▶ Exercise directions: Give back, word for word, the lines in the listing below from the one holding "4: (26, 98)" down to the one holding "27: (8, 152)", both ends included.

====================

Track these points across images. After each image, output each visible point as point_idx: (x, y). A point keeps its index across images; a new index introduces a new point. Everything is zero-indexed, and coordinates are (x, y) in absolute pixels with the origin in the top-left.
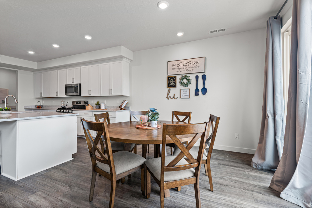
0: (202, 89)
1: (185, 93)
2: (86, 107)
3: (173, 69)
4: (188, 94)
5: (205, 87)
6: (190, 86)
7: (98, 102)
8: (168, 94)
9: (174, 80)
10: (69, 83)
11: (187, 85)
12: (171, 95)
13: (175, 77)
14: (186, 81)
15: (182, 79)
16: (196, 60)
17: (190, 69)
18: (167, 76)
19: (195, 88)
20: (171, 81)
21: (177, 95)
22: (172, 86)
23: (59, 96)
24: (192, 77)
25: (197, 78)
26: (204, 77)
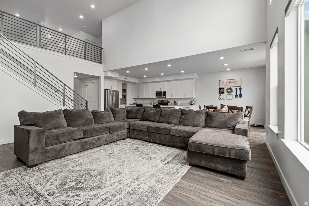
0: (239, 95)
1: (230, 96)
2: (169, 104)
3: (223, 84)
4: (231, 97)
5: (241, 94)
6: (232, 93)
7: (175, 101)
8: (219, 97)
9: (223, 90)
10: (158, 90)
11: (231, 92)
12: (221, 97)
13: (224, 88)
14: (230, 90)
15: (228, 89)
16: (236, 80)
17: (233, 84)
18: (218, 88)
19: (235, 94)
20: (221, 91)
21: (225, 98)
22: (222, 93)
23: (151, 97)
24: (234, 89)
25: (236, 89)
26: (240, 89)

====================

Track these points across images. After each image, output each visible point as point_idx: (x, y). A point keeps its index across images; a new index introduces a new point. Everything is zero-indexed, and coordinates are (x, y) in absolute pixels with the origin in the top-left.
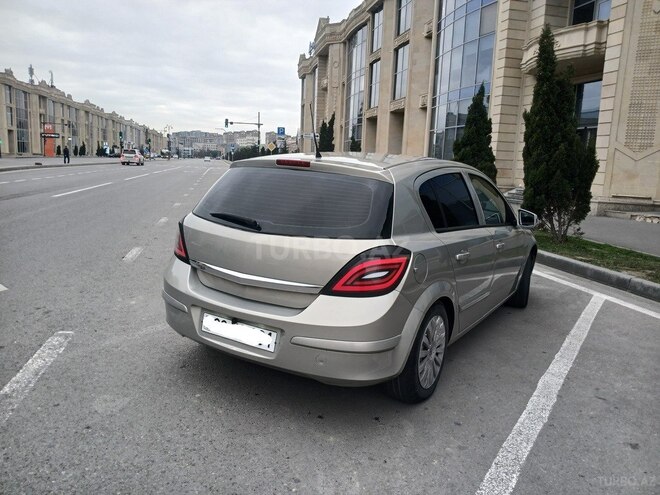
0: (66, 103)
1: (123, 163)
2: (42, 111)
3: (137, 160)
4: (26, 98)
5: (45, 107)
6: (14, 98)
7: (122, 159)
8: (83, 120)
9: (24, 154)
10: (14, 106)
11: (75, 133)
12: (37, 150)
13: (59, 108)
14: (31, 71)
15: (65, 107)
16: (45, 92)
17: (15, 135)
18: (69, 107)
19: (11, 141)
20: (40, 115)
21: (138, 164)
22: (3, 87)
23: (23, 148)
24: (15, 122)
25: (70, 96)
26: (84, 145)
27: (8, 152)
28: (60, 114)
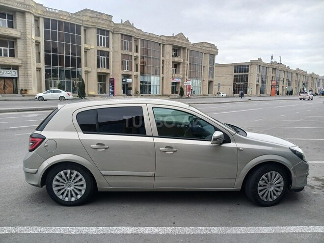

====================

▶ Response below:
4: (26, 98)
5: (45, 107)
6: (14, 98)
7: (122, 159)
8: (83, 120)
9: (24, 154)
10: (14, 106)
11: (75, 133)
12: (37, 150)
13: (59, 108)
14: (31, 71)
15: (65, 107)
16: (45, 92)
17: (15, 135)
18: (69, 107)
19: (11, 141)
20: (40, 115)
21: (138, 164)
22: (3, 87)
23: (23, 148)
24: (15, 122)
25: (70, 96)
26: (84, 145)
27: (8, 152)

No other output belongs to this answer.